*REQUIREMENT:*
Translate this sentence from the Goa book reviews below into Spanish: "It could be crucial for anyone wanting to understand Goa."

-- START OF EXCERPTED PASSAGE --

These include top artistes, surgeons, educationists, and others. Many Goans have yet to understand the Gomant Maratha Samaj phenomenon, and what made it possible in a place like Goa.

Author Waman Radhakrishnan, now retired and battling a bout of ill-health, has put together an interesting book that will be useful for future students to understand issues involved.

One therefore wishes publisher Prabhakar D Bhide, of the ever-active Rajhauns Vitrans, would seriously go in for an English translation of this book. It could be crucial for anyone wanting to understand Goa. And there are many, like this reviewer, who may have studied Marathi in school, but unfortunately would take years to read a book like this in that language!

Title: Purushartha By Waman Radhakrishnan
Price: Rs 100 Publisher: Rajhauns, Panjim.1998.


Goans, on an average, are rather conformist. Not so with the Goan Overseas Digest. This quarterly journal, edited by Dr Eddie D'Sa of Wimbledon in London, is every full of very interesting issues.

For instance, the latest issue delves into Goa's little-noticed seventeenth century history, critiques the history of the Catholic Church in past centuries, and also asks whether the Konkan Railway in Goa has resulted in a "dream or nightmare".

Why is Fr Joseph Vaz not yet a saint, asks the Digest.

If you're someone who doesn't like to go into critical issues of the past and present, then please make sure you don't read Goan Overseas Digest. It is critical and doesn't pull its punches. But that also makes it interesting and thought-provoking.

It's clearly worth a read. Dr D'Sa, a statistician by training, takes the pain to make it available in prominent bookshops in Panjim at a nominal price of just Rs 10 for its 20-page well printed issue.

Title: Goan Overseas Digest Dr Eddie D'Sa (Ed.)
Price: Rs 10 in Goa Goan Welfare Assn., Wimbledon, UK


This is an interesting booklet, which tells a useful story. But surely not the full story!

-- END OF EXCERPTED PASSAGE --
-- START OF INFORMATION SHOWN --

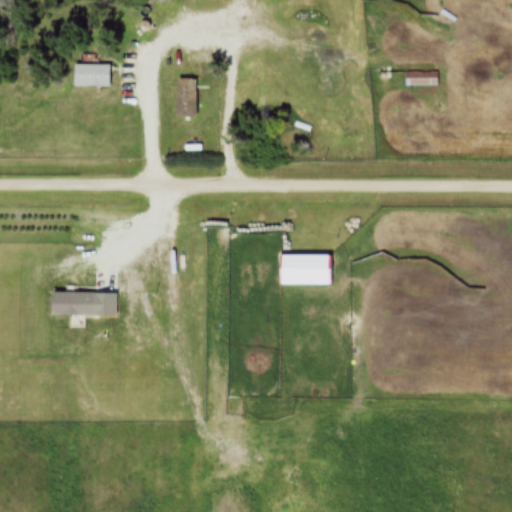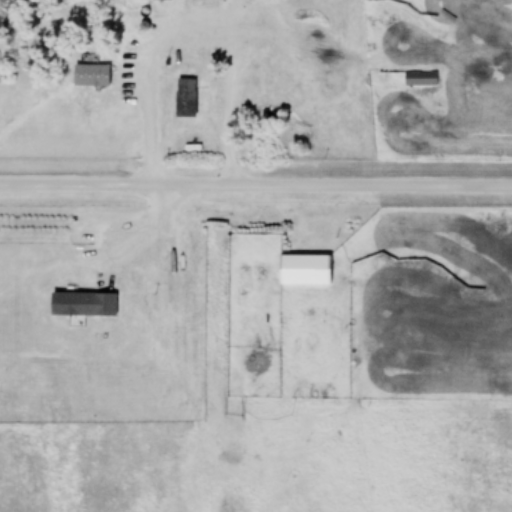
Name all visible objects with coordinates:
road: (193, 27)
building: (92, 76)
building: (421, 78)
building: (186, 98)
road: (255, 185)
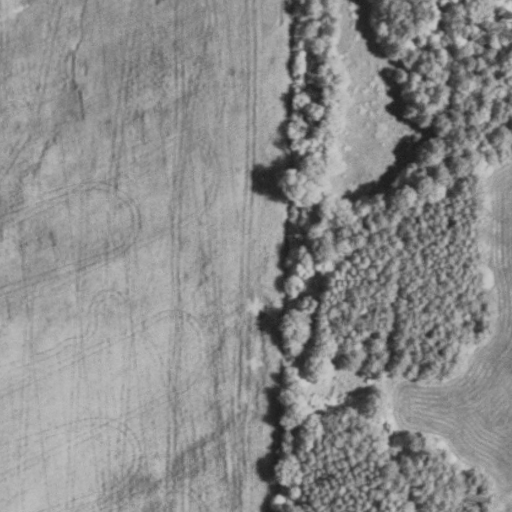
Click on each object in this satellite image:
building: (471, 499)
building: (477, 501)
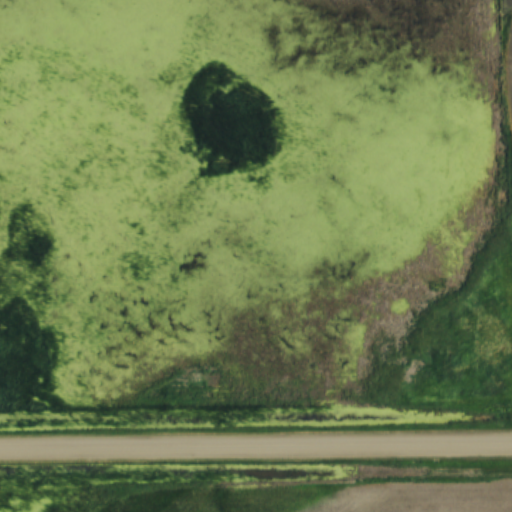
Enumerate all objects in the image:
road: (256, 449)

-- END OF INFORMATION SHOWN --

*TASK OUTPUT:*
Podría ser crucial para cualquiera que quiera entender Goa.